The Founders of Games Workshop - A Short History

In the early seventies, Ian Livingstone and Steve Jackson decided to start a business around their favorite hobby - gaming. They were both friends since meeting in grammar school and enjoyed playing strategy games in their shared flat in London. They named their company Games Workshop and started by manufacturing and retailing fantasy games and models. Livingstone, who had graduated from Manchester University in business, worked for an oil company in London. He spent all his free time running the game business out of their London flat. 

Livingstone and Jackson started a newsletter named Owl and Weasel, which they distributed to others they knew in the gaming hobby. This caught the attention of Gary Gygax, the American creator of Dungeons and Dragons. He needed a European distributor for his role-playing game, and contacted Livingstone and Jackson. Gygax gave Games Workshop a three-year exclusive distribution deal for Dungeons and Dragons. He had no idea the only access the two had to a telephone was outside the hall of their flat, and that the two had no office and no staff.

Steve Jackson (left) and Ian Livingstone in the 1980s
Quitting their day jobs, Livingstone and Jackson devoted all their time to running Games Workshop and distributing Owl and Weasel, now a full-fledged magazine. They left their flat, rented an office, lived in a van, and used the toilets and showers at a squash club that they joined. After Game Workshop opened its first retail store in 1977 to a waiting crowd of 200, Livingstone said, “I think we’ve got something.”1 As wargaming and role-playing become more popular, Games Workshop became more profitable opened more retail stores in Britain.
 
Up to this point, Games Workshop had sold mostly games from other companies in its retail stores. In 1981, a Games Workshop employee named Rick Priestly combined role-playing, miniatures wargaming, and miniatures collecting to create Warhammer Fantasy Battle. That same year, Games Workshop acquired Citadel Miniatures, a manufacturer of lead miniatures for role-playing and other games. Citadel Miniatures started producing miniatures for the Warhammer game. Owl and Weasel became White Dwarf magazine, and in it the company began promoting Warhammer.

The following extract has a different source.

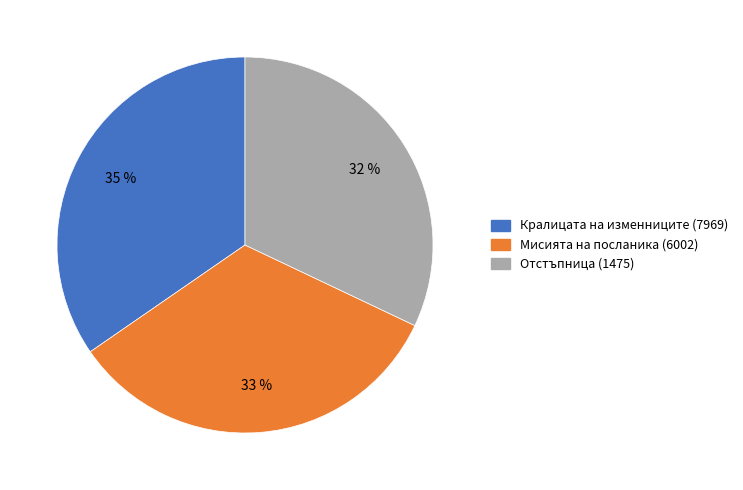

To the nearest percent, what percentage of the pie is Кралицата на изменниците (7969)?

35%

Games Workshop started producing other games; (many based off the same Tolkien mythology used in Warhammer). Due to the popularity of its own games, Games Workshop concentrated solely on promoting and selling only its own games. Livingstone and Jackson left Games Workshop in 1991, but Games Workshop continues to keep many gaming enthusiasts on its management staff.


Sources:
1. H. Kunzru, “Not Connected: Not Playing When He Plays Wired World: The Dungeon Master Hari Kunzru Meets Ian Livingstone.” The Daily Telegraph, December 8, 1997.
2. M. McGrath, “A Visit To The Fantasy World Of Ian Livingstone.” Independent, June 6, 1998.